A confusion matrix is a very common way to analyze the results of a classification model. While you can read in-depth about them on Wikipedia, let’s look at a few examples of how different results could be interpreted.
The intent of the matrix is to map class predictions from a model against the known correct class of the training data from a hold-out set used to test model results.
We map each expected (actual) class along the vertical axis and every predicted value along the horizontal axis. This allows us to make a row-wise comparison of each class asking ourselves “when the actual (vertical) was classA, how many times did we predict (horizontal) classX”. The sum of each row represents how many actual values were in the test set. The sum of each column represents the total predictions for that class during the test run. An example will make it clear.
In the canonical Iris example below we can see a model which gets everything right.
When most (or in this case all) of the values are represented in the diagonal from left to right, then our model has done well. Here is another example based on our CS-GO datasets where the classes are simply “1” or “0” and the model was not perfect as above.

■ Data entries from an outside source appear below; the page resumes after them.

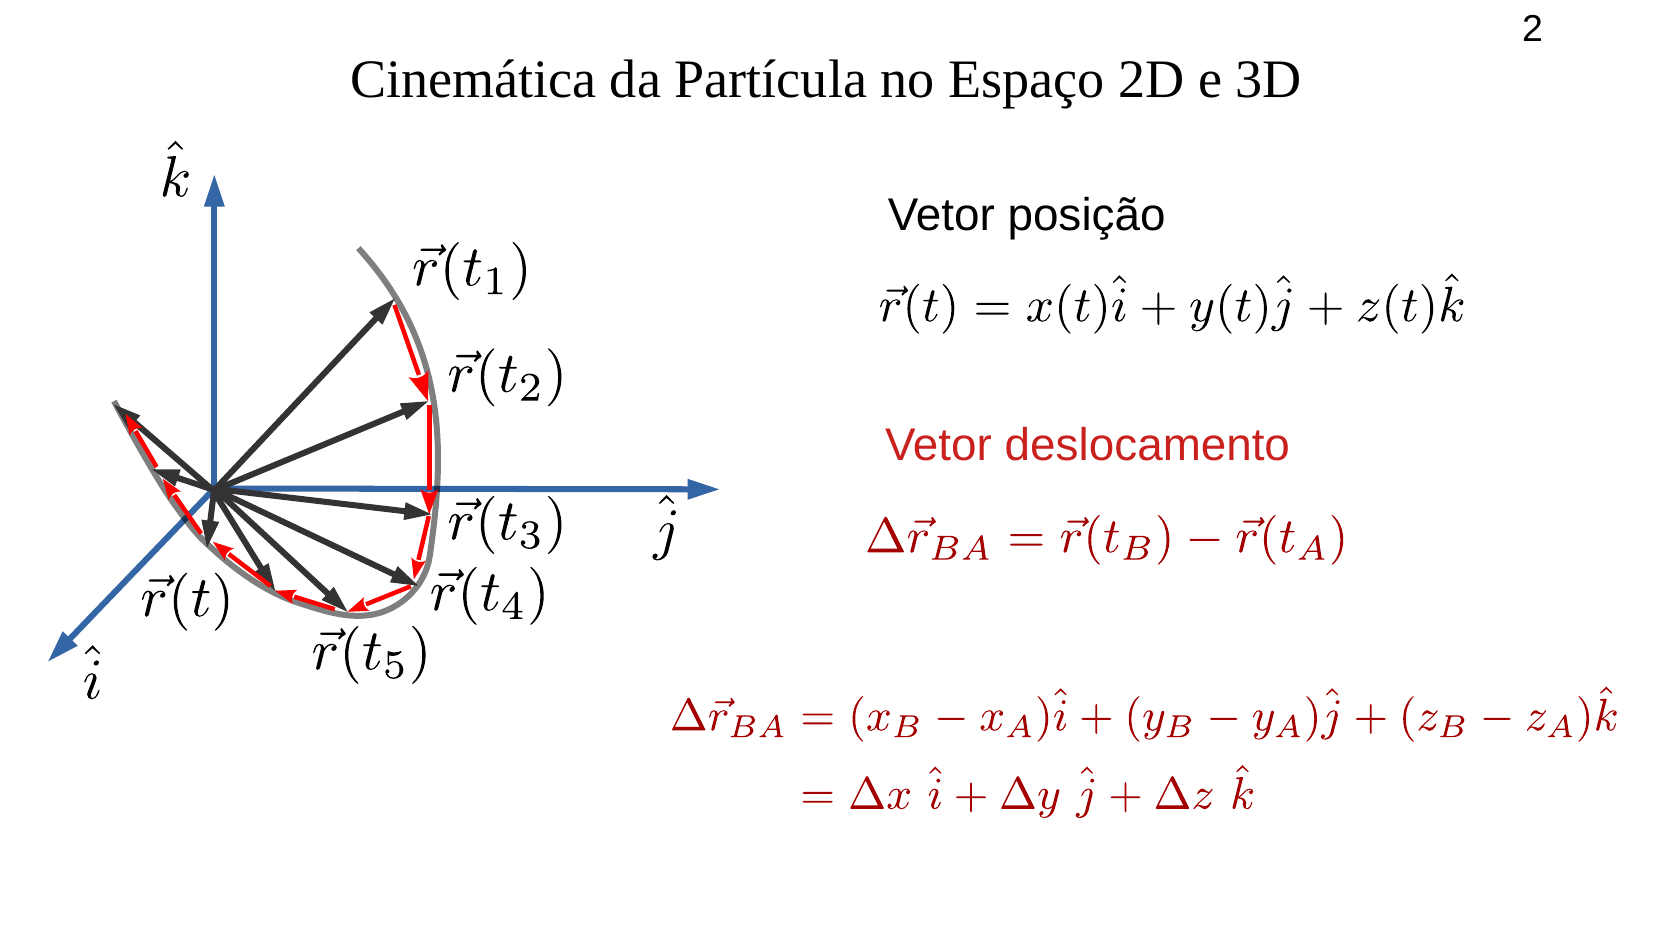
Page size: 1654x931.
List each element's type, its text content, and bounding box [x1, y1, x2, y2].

text_box Cinemática da Partícula no Espaço 2D e 3D [335, 11, 1319, 117]
picture [669, 686, 1617, 819]
picture [650, 492, 679, 563]
text_box <number> [1507, 0, 1654, 71]
text_box Vetor posição Vetor deslocamento [834, 155, 1618, 632]
picture [863, 513, 1346, 567]
picture [159, 140, 189, 198]
picture [877, 273, 1464, 334]
picture [78, 645, 101, 700]
picture [443, 493, 564, 557]
picture [443, 346, 564, 409]
picture [307, 564, 546, 687]
picture [407, 239, 529, 303]
picture [136, 570, 231, 633]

In this case you can see that as we read a horizontal row for the actual value of “0” that 66 were correctly predicted to be “0”, but that 23 predictions incorrectly classified a result of “1”. So that’s a total of 89 possible zeroes where the model missed around 26% of the time.
Let’s look at one more example to help solidify the concepts. In the following example a number of tweets have been classified as either having “negative”, “neutral”, or “positive” sentiment. Here the model is decent, but again far from perfect.
In this example you can again read across the rows and identify that the model had a hard time with “neutral” being falsely classified as “negative”; getting it wrong 105 times, or 34%. One of the other things we see in this matrix is that test values were overwhelmingly negative and that the model does pretty well with that dominant class; getting it right around 85% of the time.